Update: As luck would have it, the woman I met with yesterday went through this same shit. They called her and told her her baby had Down’s. She freaked out, had amnio, all is fine. I googled the crap out of this last night; apparently, there is an extremely high rate of false positives on the 2nd blood test that you do with this Early Trimester Screening. A lot of women opt to not do the 2nd blood test because there are so many false positives. Oh, and if you’ve conceived with donor egg, there is a very good chance they have f’ed up your age with the donor’s age. Next step will most likely be a high-level u/s. If that is okay, I think I will most likely refuse amnio.

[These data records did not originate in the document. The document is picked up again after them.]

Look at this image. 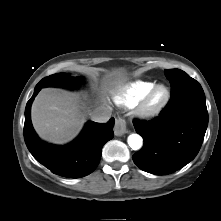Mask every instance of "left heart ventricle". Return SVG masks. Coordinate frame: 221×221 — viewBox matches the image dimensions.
Masks as SVG:
<instances>
[{
	"mask_svg": "<svg viewBox=\"0 0 221 221\" xmlns=\"http://www.w3.org/2000/svg\"><path fill=\"white\" fill-rule=\"evenodd\" d=\"M163 97H164V90H163V89H160V90L156 93L153 102H154V103H157V102H159L160 100H162Z\"/></svg>",
	"mask_w": 221,
	"mask_h": 221,
	"instance_id": "1",
	"label": "left heart ventricle"
}]
</instances>
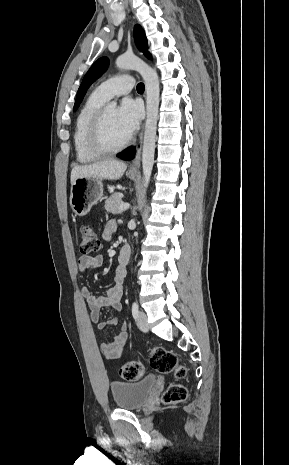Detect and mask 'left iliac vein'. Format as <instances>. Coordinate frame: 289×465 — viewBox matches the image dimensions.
I'll list each match as a JSON object with an SVG mask.
<instances>
[{"label": "left iliac vein", "mask_w": 289, "mask_h": 465, "mask_svg": "<svg viewBox=\"0 0 289 465\" xmlns=\"http://www.w3.org/2000/svg\"><path fill=\"white\" fill-rule=\"evenodd\" d=\"M137 326L138 328L143 331L147 332L149 327H148V322H147V316L143 311H140L137 316Z\"/></svg>", "instance_id": "4c4485c4"}]
</instances>
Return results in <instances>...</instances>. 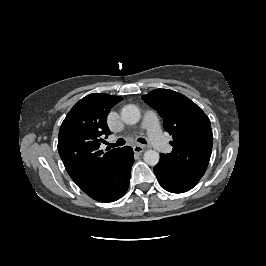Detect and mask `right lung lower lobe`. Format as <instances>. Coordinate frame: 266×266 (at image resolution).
<instances>
[{
  "label": "right lung lower lobe",
  "mask_w": 266,
  "mask_h": 266,
  "mask_svg": "<svg viewBox=\"0 0 266 266\" xmlns=\"http://www.w3.org/2000/svg\"><path fill=\"white\" fill-rule=\"evenodd\" d=\"M133 162V149L129 146L123 147L114 163L105 186L91 198L104 203L121 198L128 189Z\"/></svg>",
  "instance_id": "98d812e1"
}]
</instances>
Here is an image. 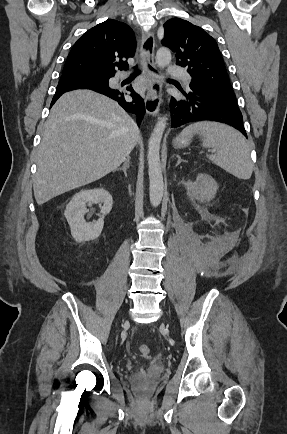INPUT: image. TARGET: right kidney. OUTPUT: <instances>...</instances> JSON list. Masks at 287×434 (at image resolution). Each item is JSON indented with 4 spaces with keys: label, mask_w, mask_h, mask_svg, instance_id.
<instances>
[{
    "label": "right kidney",
    "mask_w": 287,
    "mask_h": 434,
    "mask_svg": "<svg viewBox=\"0 0 287 434\" xmlns=\"http://www.w3.org/2000/svg\"><path fill=\"white\" fill-rule=\"evenodd\" d=\"M101 203V216L98 220L86 222V204ZM113 205V198L103 188L82 190L75 194L66 206L64 215L70 226L71 235L76 242H85L99 237L104 226V216L109 214Z\"/></svg>",
    "instance_id": "ca27d5eb"
}]
</instances>
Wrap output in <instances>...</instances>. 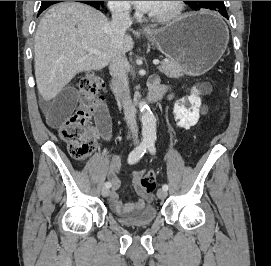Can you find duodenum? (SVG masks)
<instances>
[{
	"label": "duodenum",
	"mask_w": 271,
	"mask_h": 266,
	"mask_svg": "<svg viewBox=\"0 0 271 266\" xmlns=\"http://www.w3.org/2000/svg\"><path fill=\"white\" fill-rule=\"evenodd\" d=\"M110 87H111V91L113 92V94L116 97H121L122 96V87L121 84L114 78L112 79V81L110 82ZM166 91V88L161 87L159 85H154L148 95V100L153 102L158 100Z\"/></svg>",
	"instance_id": "1"
}]
</instances>
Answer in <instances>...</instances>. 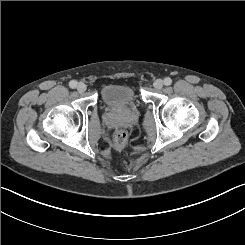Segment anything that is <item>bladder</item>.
I'll return each mask as SVG.
<instances>
[{
  "label": "bladder",
  "instance_id": "31cf9c89",
  "mask_svg": "<svg viewBox=\"0 0 245 245\" xmlns=\"http://www.w3.org/2000/svg\"><path fill=\"white\" fill-rule=\"evenodd\" d=\"M102 98L105 106L111 109L120 110L125 106L136 102L138 95L133 86L112 84L103 86Z\"/></svg>",
  "mask_w": 245,
  "mask_h": 245
}]
</instances>
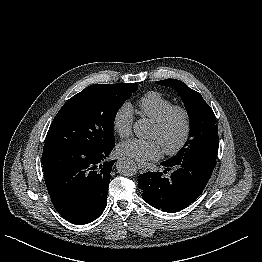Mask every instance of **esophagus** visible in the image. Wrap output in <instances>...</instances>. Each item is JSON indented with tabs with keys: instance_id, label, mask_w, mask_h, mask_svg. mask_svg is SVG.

If not, I’ll probably do amnio.
Why the FUCK do they make us go through this? 1-2 out of 50 women will actually have a problem; most will not. That says to me you’ve got an f’ed up test that needs some serious overall. As if pregnant women don’t go through enough, and women who have had to go through ART get a double-dose. Jesus!
Because the worry and fear never seems to really be over when you’re pregnant… I have another round of The Scary to deal with. This time, of the AFP, not the bleeding kind.
I think it’s elevated AFP. I got the news an hour ago in a form letter from the state. No details in the letter, of course. No word from my OB. I’m assuming (praying!!!) that she is not overly concerned. Not like her to let me get news like that in a form letter.
I don’t know for sure it’s elevated AFP, but from what I can tell, that is most likely. The form letter says that because of the results of my 2nd trimester bloodwork (which I did at just after 16 weeks) I am ‘eligible for genetic counseling.’ Oh joy.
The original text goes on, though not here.